On Fri, Jul 10, 1998 at 03:23:54PM -0700, Jonathan Stone wrote:
> I'm not an expert here, but AFAIK, primarily it's because the BIOS
> reports back geometry in terms of DOS drive numbers. Mapping those
> numbers to NetBSD's idea of a controller/unit is at best heuristic.

Ok.

> But we can (and IMHO probably should) do better for either signle-disk
> systems or for SCSI controllers, like Adaptecs, where two fields of
> the C/H/S geometry is fixed for all disks on a given controller.

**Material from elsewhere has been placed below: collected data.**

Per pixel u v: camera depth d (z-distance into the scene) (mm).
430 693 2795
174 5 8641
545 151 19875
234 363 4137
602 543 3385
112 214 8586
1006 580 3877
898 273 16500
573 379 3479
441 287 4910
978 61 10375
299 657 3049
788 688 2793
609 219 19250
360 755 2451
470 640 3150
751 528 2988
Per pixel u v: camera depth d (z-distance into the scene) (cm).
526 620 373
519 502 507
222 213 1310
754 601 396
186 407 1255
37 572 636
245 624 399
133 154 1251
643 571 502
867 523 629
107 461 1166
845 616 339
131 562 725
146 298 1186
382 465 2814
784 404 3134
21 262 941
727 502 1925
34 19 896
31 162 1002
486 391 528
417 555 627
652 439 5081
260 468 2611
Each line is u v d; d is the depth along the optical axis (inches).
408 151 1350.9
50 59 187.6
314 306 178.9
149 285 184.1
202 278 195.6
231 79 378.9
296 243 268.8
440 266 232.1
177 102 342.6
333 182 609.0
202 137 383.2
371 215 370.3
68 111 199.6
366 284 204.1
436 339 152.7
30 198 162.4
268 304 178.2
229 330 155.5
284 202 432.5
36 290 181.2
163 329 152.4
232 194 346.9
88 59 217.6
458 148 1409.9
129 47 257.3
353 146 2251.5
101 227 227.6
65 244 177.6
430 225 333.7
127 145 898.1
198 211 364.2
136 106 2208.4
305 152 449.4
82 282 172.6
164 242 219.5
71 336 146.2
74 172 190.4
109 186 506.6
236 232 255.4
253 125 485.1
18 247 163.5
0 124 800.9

Yupp.  I tried to enter the Adaptec translation (100c,64h,32s) at the 
point where I can enter C/H/S and sysinst afterward told me, that this 
does not address the whole drive, so I can now either use teh real geometry
(1219c) or use one of the fake geometries. This went away when I used
the dos fdisk. I am not sure wheter sysinst is "too smart" at this
point.

> description of "sysinst hosed my geometry" to figuring out what went
> wrong.

Yes. I hope my description above helps.

> Sometimes the problem really _is_ that a user fed the SCSI mode-sense
> geometry into the MBR, causing chaos. I'm not sure what we can do
> about that.

Hmmm. When we know that the user wants the entire disk for NetBSD,
then sysinst can find out on what controller the drive is. If it is an
adaptec, get the size from the mode-sense, see if it is larger or
smaller than 1GB and calculate the number of Cylinders with one of the
two adaptec translations. THen prompt the user that she has to enable 
the extended translation of the adaptec for drives > 1? GB and skip
the "ask the user for geometry" thing totally.